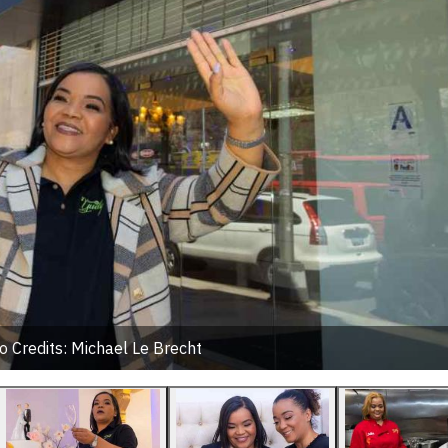
o Credits: Michael Le Brecht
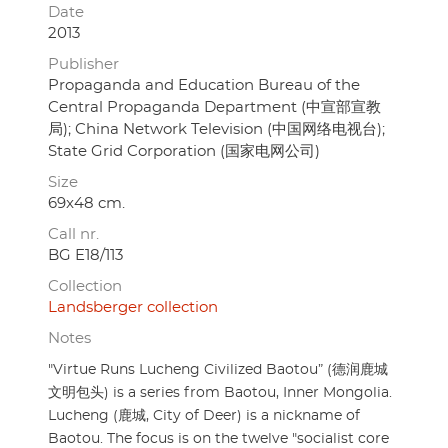
Date
2013
Publisher
Propaganda and Education Bureau of the
Central Propaganda Department (中宣部宣教
局); China Network Television (中国网络电视台);
State Grid Corporation (国家电网公司)
Size
69x48 cm.
Call nr.
BG E18/113
Collection
Landsberger collection
Notes
"Virtue Runs Lucheng Civilized Baotou” (德润鹿城
文明包头) is a series from Baotou, Inner Mongolia.
Lucheng (鹿城, City of Deer) is a nickname of
Baotou. The focus is on the twelve "socialist core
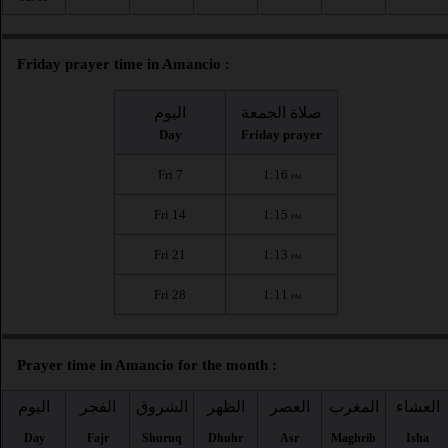
Friday prayer time in Amancio :
اليوم
صلاة الجمعة
Day
Friday prayer
Fri 7
1:16
PM
Fri 14
1:15
PM
Fri 21
1:13
PM
Fri 28
1:11
PM
Prayer time in Amancio for the month :
اليوم
الفجر
الشروق
الظهر
العصر
المغرب
العشاء
Day
Fajr
Shuruq
Dhuhr
Asr
Maghrib
Isha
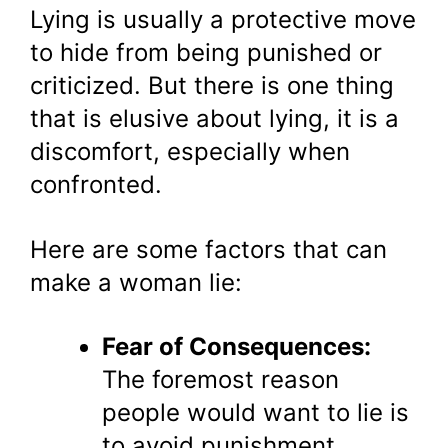
Lying is usually a protective move
to hide from being punished or
criticized. But there is one thing
that is elusive about lying, it is a
discomfort, especially when
confronted.
Here are some factors that can
make a woman lie:
Fear of Consequences:
The foremost reason
people would want to lie is
to avoid punishment,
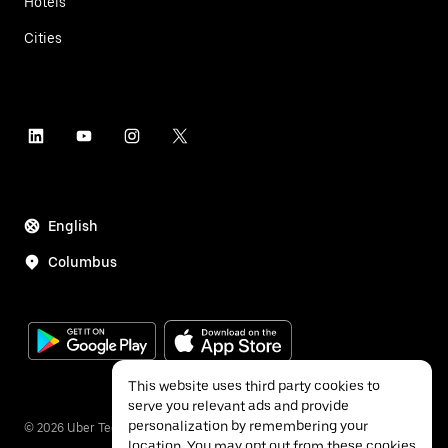
Hotels
Cities
English
Columbus
This website uses third party cookies to
serve you relevant ads and provide
personalization by remembering your
©
2026
Uber Technologies Inc.
location. You may opt out from these cookies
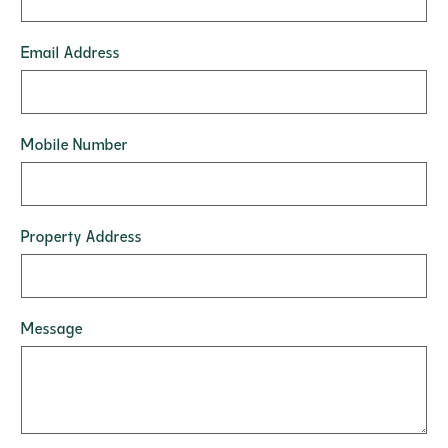
Email Address
Mobile Number
Property Address
Message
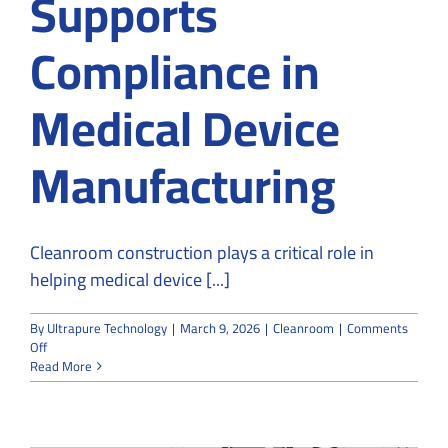
Supports
Compliance in
Medical Device
Manufacturing
Cleanroom construction plays a critical role in
helping medical device [...]
By
Ultrapure Technology
|
March 9, 2026
|
Cleanroom
|
Comments
on
Off
How
Read More
Cleanroom
Construction
Supports
Compliance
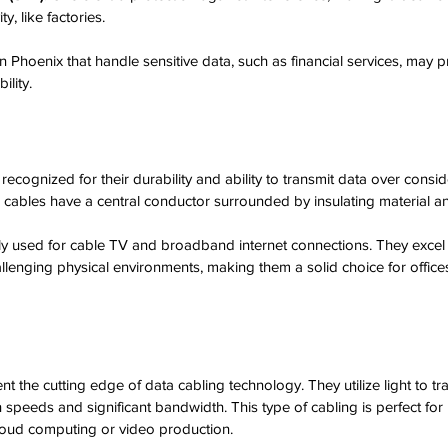
y, like factories.
n Phoenix that handle sensitive data, such as financial services, may p
ility.
recognized for their durability and ability to transmit data over consi
 cables have a central conductor surrounded by insulating material and
lly used for cable TV and broadband internet connections. They excel 
allenging physical environments, making them a solid choice for offices
nt the cutting edge of data cabling technology. They utilize light to tr
h speeds and significant bandwidth. This type of cabling is perfect for
 cloud computing or video production. 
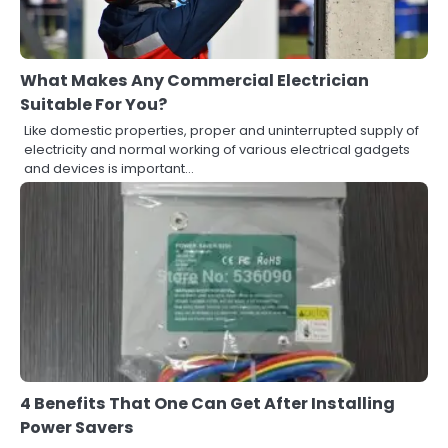
What Makes Any Commercial Electrician
Suitable For You?
Like domestic properties, proper and uninterrupted supply of
electricity and normal working of various electrical gadgets
and devices is important…
4 Benefits That One Can Get After Installing
Power Savers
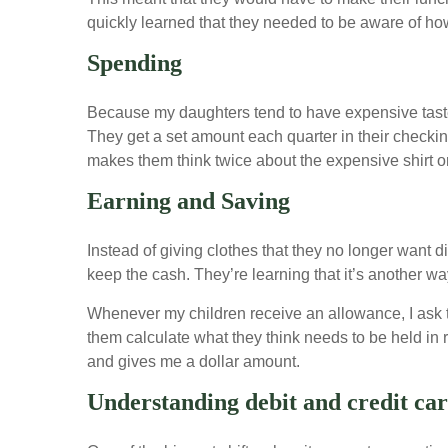
quickly learned that they needed to be aware of h
Spending
Because my daughters tend to have expensive tastes
They get a set amount each quarter in their checkin
makes them think twice about the expensive shirt or
Earning and Saving
Instead of giving clothes that they no longer want di
keep the cash. They’re learning that it’s another way
Whenever my children receive an allowance, I ask th
them calculate what they think needs to be held in
and gives me a dollar amount.
Understanding debit and credit ca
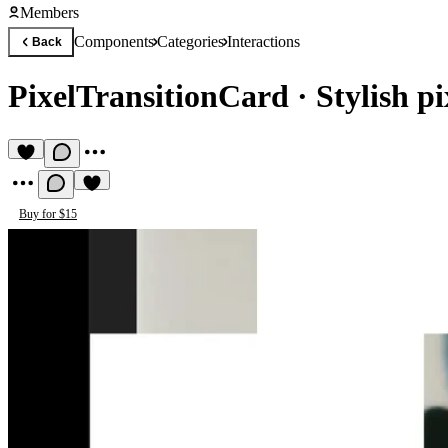
Members
Components
Categories
Interactions
Back
PixelTransitionCard
·
Stylish p
Buy for $15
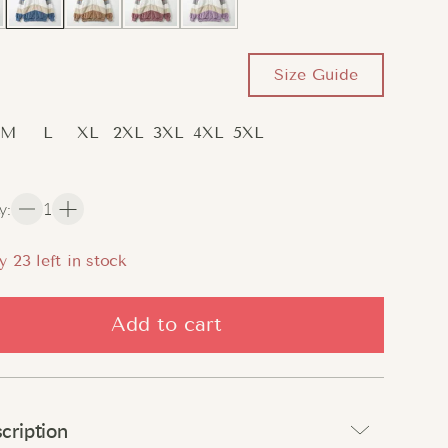
Size Guide
M
L
XL
2XL
3XL
4XL
5XL
y
:
1
y
22
left in stock
Add to cart
cription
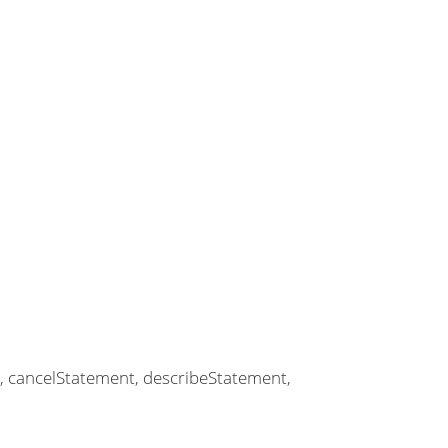
t, cancelStatement, describeStatement,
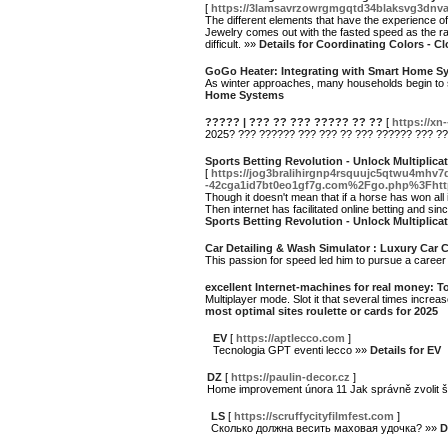
[
https://3lamsavrzowrgmgqtd34blaksvg3dnv
The different elements that have the experience of
Jewelry comes out with the fasted speed as the ra
difficult. »»
Details for Coordinating Colors - C
GoGo Heater: Integrating with Smart Home S
As winter approaches, many households begin to se
Home Systems
????? | ??? ?? ??? ????? ?? ??
[
https://x
2025? ??? ?????? ??? ??? ?? ??? ?????? ??? ??
Sports Betting Revolution - Unlock Multiplic
[
https://jog3bralihirgnp4rsquujc5qtwu4mhv
-42cga1id7bt0eo1gf7g.com%2Fgo.php%3Fht
Though it doesn't mean that if a horse has won all i
Then internet has facilitated online betting and sinc
Sports Betting Revolution - Unlock Multiplic
Car Detailing & Wash Simulator : Luxury Car 
This passion for speed led him to pursue a career
excellent Internet-machines for real money: To
Multiplayer mode. Slot it that several times increa
most optimal sites roulette or cards for 2025
EV
[
https://aptlecco.com
]
Tecnologia GPT eventi lecco »»
Details for EV
DZ
[
https://paulin-decor.cz
]
Home improvement února 11 Jak správně zvolit 
LS
[
https://scruffycityfilmfest.com
]
Сколько должна весить маховая удочка? »»
D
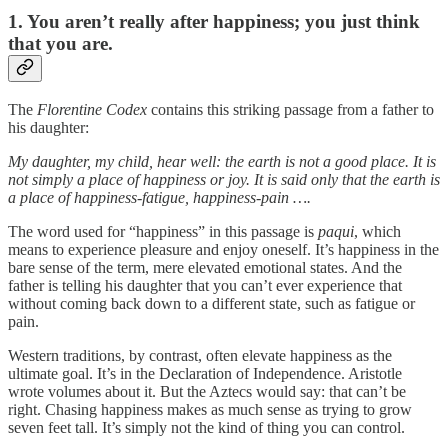
1. You aren’t really after happiness; you just think
that you are.
The
Florentine Codex
contains this striking passage from a father to
his daughter:
My daughter, my child, hear well: the earth is not a good place. It is
not simply a place of happiness or joy. It is said only that the earth is
a place of happiness-fatigue, happiness-pain ….
The word used for “happiness” in this passage is
paqui
, which
means to experience pleasure and enjoy oneself. It’s happiness in the
bare sense of the term, mere elevated emotional states. And the
father is telling his daughter that you can’t ever experience that
without coming back down to a different state, such as fatigue or
pain.
Western traditions, by contrast, often elevate happiness as the
ultimate goal. It’s in the Declaration of Independence. Aristotle
wrote volumes about it. But the Aztecs would say: that can’t be
right. Chasing happiness makes as much sense as trying to grow
seven feet tall. It’s simply not the kind of thing you can control.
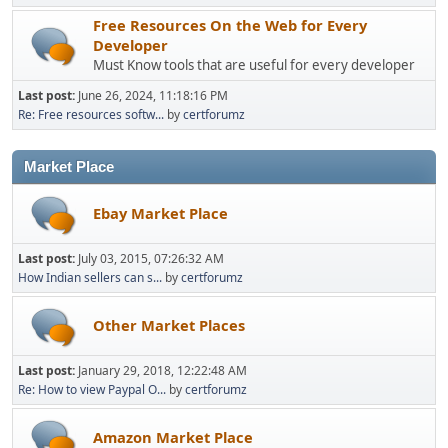
Free Resources On the Web for Every
Developer
Must Know tools that are useful for every developer
Last post:
June 26, 2024, 11:18:16 PM
Re: Free resources softw...
by
certforumz
Market Place
Ebay Market Place
Last post:
July 03, 2015, 07:26:32 AM
How Indian sellers can s...
by
certforumz
Other Market Places
Last post:
January 29, 2018, 12:22:48 AM
Re: How to view Paypal O...
by
certforumz
Amazon Market Place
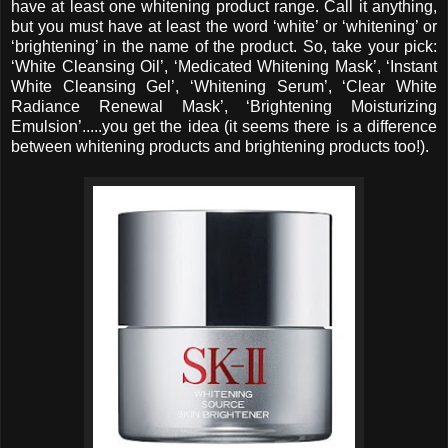
have at least one whitening product range. Call it anything,
but you must have at least the word ‘white’ or ‘whitening’ or
‘brightening’ in the name of the product. So, take your pick:
‘White Cleansing Oil’, ‘Medicated Whitening Mask’, ‘Instant
White Cleansing Gel’, ‘Whitening Serum’, ‘Clear White
Radiance Renewal Mask’, ‘Brightening Moisturizing
Emulsion’.....you get the idea (it seems there is a difference
between whitening products and brightening products too!).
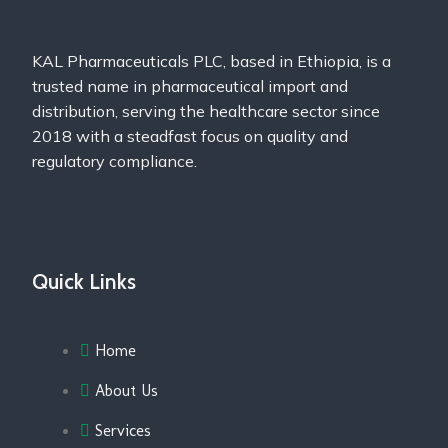
KAL Pharmaceuticals PLC, based in Ethiopia, is a
trusted name in pharmaceutical import and
distribution, serving the healthcare sector since
2018 with a steadfast focus on quality and
regulatory compliance.
Quick Links
Home
About Us
Services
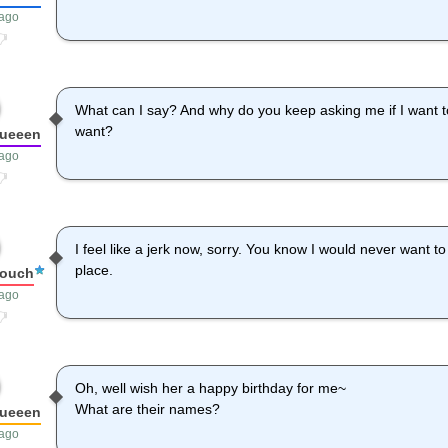
 ago
What can I say? And why do you keep asking me if I want to
want?
queeen
 ago
I feel like a jerk now, sorry. You know I would never want t
place.
louch
 ago
Oh, well wish her a happy birthday for me~
What are their names?
queeen
 ago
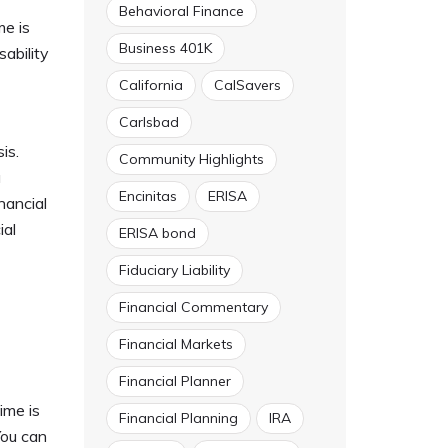
Behavioral Finance
me is
Business 401K
sability
California
CalSavers
Carlsbad
is.
Community Highlights
a
Encinitas
ERISA
nancial
ial
ERISA bond
Fiduciary Liability
Financial Commentary
Financial Markets
Financial Planner
ime is
Financial Planning
IRA
You can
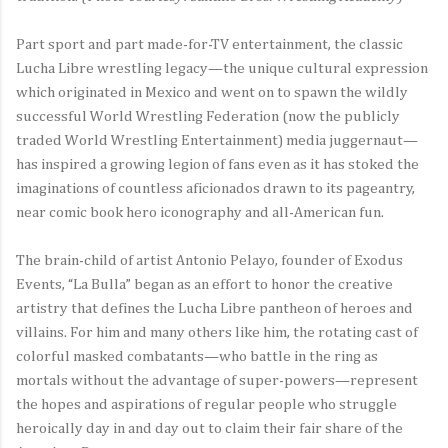
Part sport and part made-for-TV entertainment, the classic
Lucha Libre wrestling legacy—the unique cultural expression
which originated in Mexico and went on to spawn the wildly
successful World Wrestling Federation (now the publicly
traded World Wrestling Entertainment) media juggernaut—
has inspired a growing legion of fans even as it has stoked the
imaginations of countless aficionados drawn to its pageantry,
near comic book hero iconography and all-American fun.
The brain-child of artist Antonio Pelayo, founder of Exodus
Events, “La Bulla” began as an effort to honor the creative
artistry that defines the Lucha Libre pantheon of heroes and
villains. For him and many others like him, the rotating cast of
colorful masked combatants—who battle in the ring as
mortals without the advantage of super-powers—represent
the hopes and aspirations of regular people who struggle
heroically day in and day out to claim their fair share of the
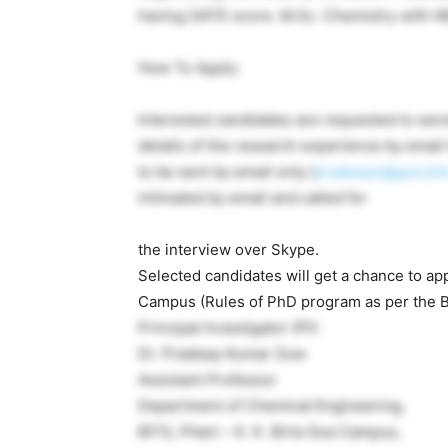
having GATE score. M.Sc. Chemistry with NE
How To Apply:
Interested candidates are requested to send
details of the research experience by email 
to be sent by email only (
pradeeps@goa.bits-
intimated by email and called for
the interview over Skype.
Selected candidates will get a chance to app
Campus (Rules of PhD program as per the BI
Principal Investigator (PI):
Dr. Pradeep Kumar Sow
Assistant Professor
Department of Chemical Engineering,
BITS, Pilani – K. K. Birla Goa Campus,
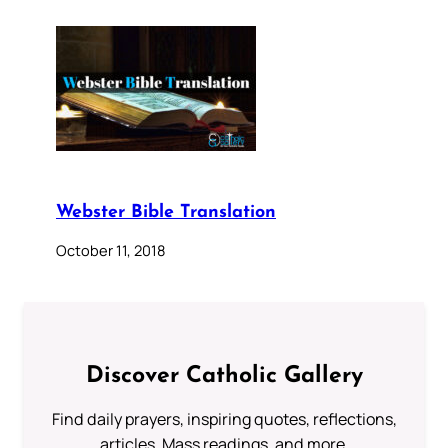
Webster Bible Translation
October 11, 2018
Discover Catholic Gallery
Find daily prayers, inspiring quotes, reflections,
articles, Mass readings, and more.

Exercise details
Select all lines with the word "would" from the entries above.

Answer for the task
people would want to lie is
wrote volumes about it. But the Aztecs would say: that can’t be
I feel like a jerk now, sorry. You know I would never want t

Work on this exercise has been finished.